Friday, November 16, 2012

Jeffrey Loria, Marlins a disgrace to the game of baseball

The recent act committed by Marlins owner Jeffrey Loria to trade away all of the team's star players speaks volumes to his mismanagement and lack of respect for the few remaining Miami fans.

When it happened in 1998, it eventually led to a World Series five years later. In 2012, the Marlins have done it once again. Their recent blockbuster deal with the Toronto Blue Jays has sent three of their highest paid players -- Mark Buerhle, Jose Reyes and Josh Johnson -- to the Great North in return for Yunel Escobar and a bunch of prospects.
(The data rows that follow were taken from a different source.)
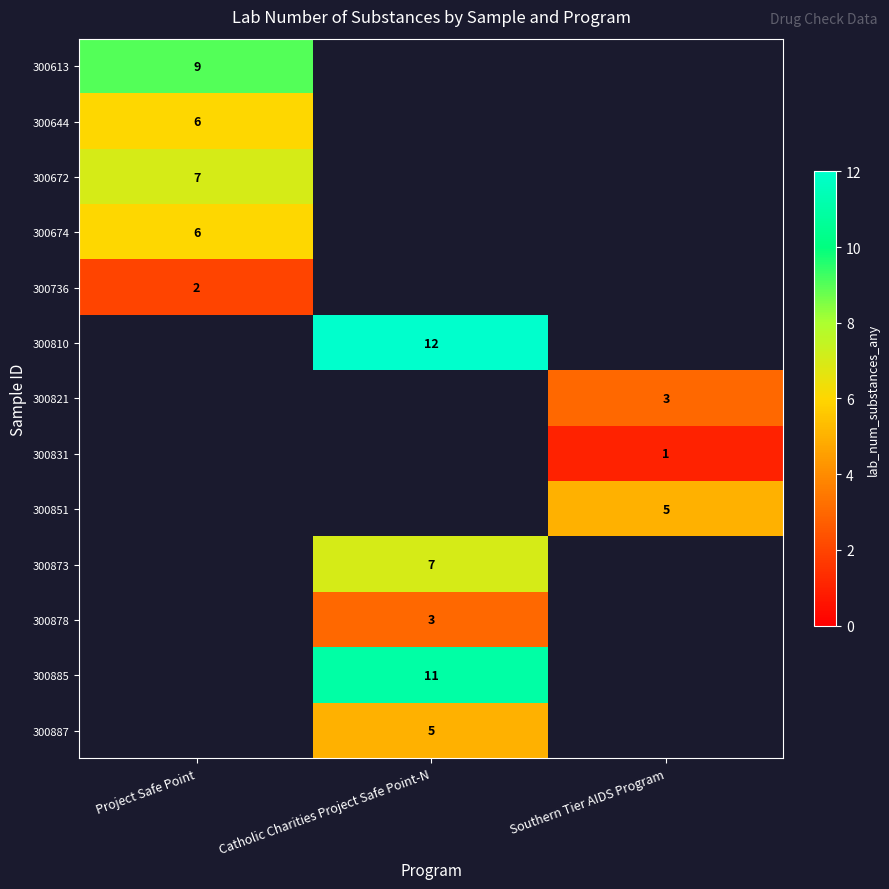

True or false: 300821 has a value of 2 at Southern Tier AIDS Program.

False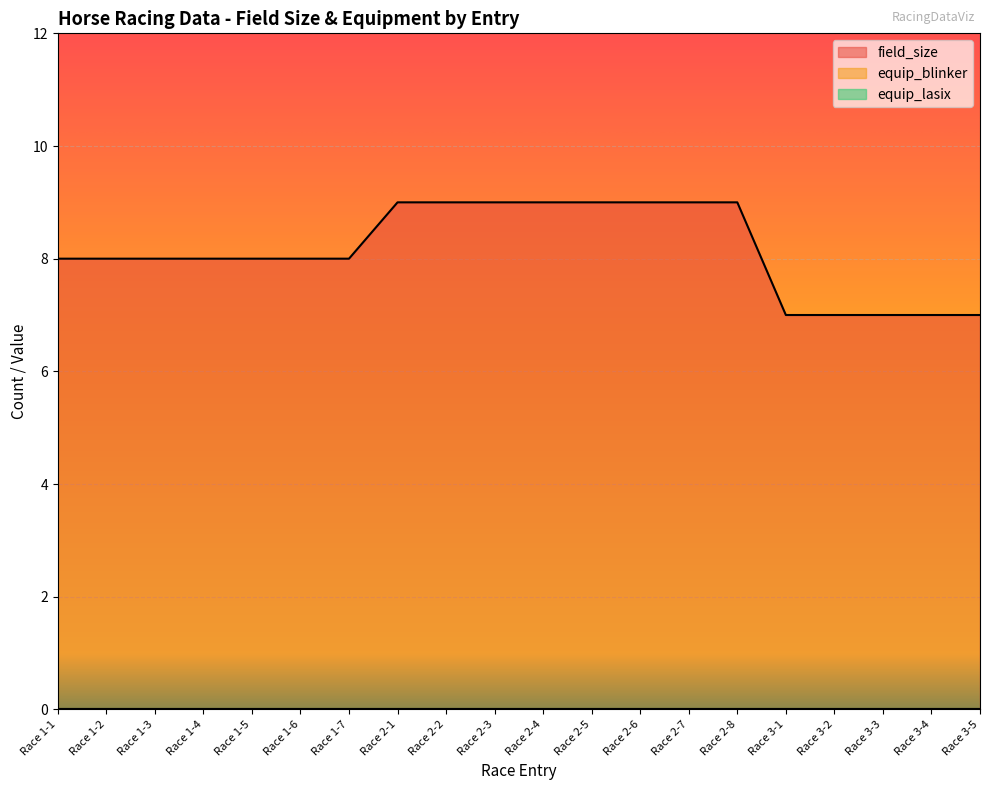

Reading left to right, transcribe all the data shown in this chart.

field_size: Race 1-1=8	Race 1-2=8	Race 1-3=8	Race 1-4=8	Race 1-5=8	Race 1-6=8	Race 1-7=8	Race 2-1=9	Race 2-2=9	Race 2-3=9	Race 2-4=9	Race 2-5=9	Race 2-6=9	Race 2-7=9	Race 2-8=9	Race 3-1=7	Race 3-2=7	Race 3-3=7	Race 3-4=7	Race 3-5=7
equip_blinker: Race 1-1=0	Race 1-2=0	Race 1-3=0	Race 1-4=0	Race 1-5=0	Race 1-6=0	Race 1-7=0	Race 2-1=0	Race 2-2=0	Race 2-3=0	Race 2-4=0	Race 2-5=0	Race 2-6=0	Race 2-7=0	Race 2-8=0	Race 3-1=0	Race 3-2=0	Race 3-3=0	Race 3-4=0	Race 3-5=0
equip_lasix: Race 1-1=0	Race 1-2=0	Race 1-3=0	Race 1-4=0	Race 1-5=0	Race 1-6=0	Race 1-7=0	Race 2-1=0	Race 2-2=0	Race 2-3=0	Race 2-4=0	Race 2-5=0	Race 2-6=0	Race 2-7=0	Race 2-8=0	Race 3-1=0	Race 3-2=0	Race 3-3=0	Race 3-4=0	Race 3-5=0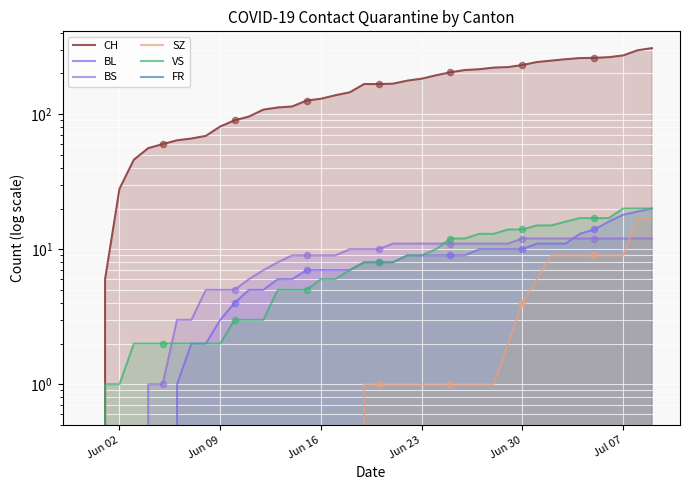

Which series has the widest spread of Y values?

CH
Never mind that the Marlins will likely take years to regain any sort of reputation with players around Major League Baseball. I mean, what free agent is going to want to sign there at the expense of being traded away a year later? The organization is notorious for not handing out no-trade clauses (which is why Albert Pujols refused to go to South Beach) in the hopes that they can at some point flip them to another team.

Nobody is buying the "we are restarting and building from the ground up" excuse, Mr. Loria. Your team will consist of a bunch of minor league players and may be the worst in the MLB next season. But that isn't the biggest issue, either. There always has to be a team in last place.

The problem is that you have betrayed the trust of the few fans that you had BEFORE you made this big deal. They pay for your new stadium, for your pockets to grow deeper and what do you do? You throw it right back in their face. You promise them a team that will be competitive for the next decade at least in the new ballpark and then you go and trade them all away to save a few bucks. Disgraceful.

And he won't get punished for it. MLB commissioner Bud Selig is not the Roger Goodell or David Stern type -- he doesn't have the guts to do anything drastic. Take away their MLB All-Star game in 2015 as Dave George of the Palm Beach Post suggests? There is no doubting that would hit him pretty hard in the wallet, but that won't deter him from doing it again.

Selig could veto the trade for "baseball reasons", but he likely would not want to face the legal issues that arise with taking such an action. The same goes for taking the team away from Loria. He bought it, it's his. He can do with it what he wants. What we do know is that something needs to happen, something big.

We simply don't see other teams do this. The well run organizations attempt to build their teams by signing key free agents that are worth the big contracts, not drive them away. And what will happen when your farm players get called up and become stars? Will the Marlins ship them out once they are owed what they are due, too?

I won't go as far as many writers have in calling Loria the scourge of the earth. That's a bit much considering the other kinds of people we have in this world. But what I will say is that Loria is bad for baseball. He is alienating his fanbase to save a few dollars. He is making his team less and less competitive, leaving stars like Giancarlo Stanton left to rot away his prime years next to the whirlimajig in the outfield.

Veto the trade, Bud. Sell the team, Loria. Either way, something needs to happen. Something before there are exactly zero Marlins fans left.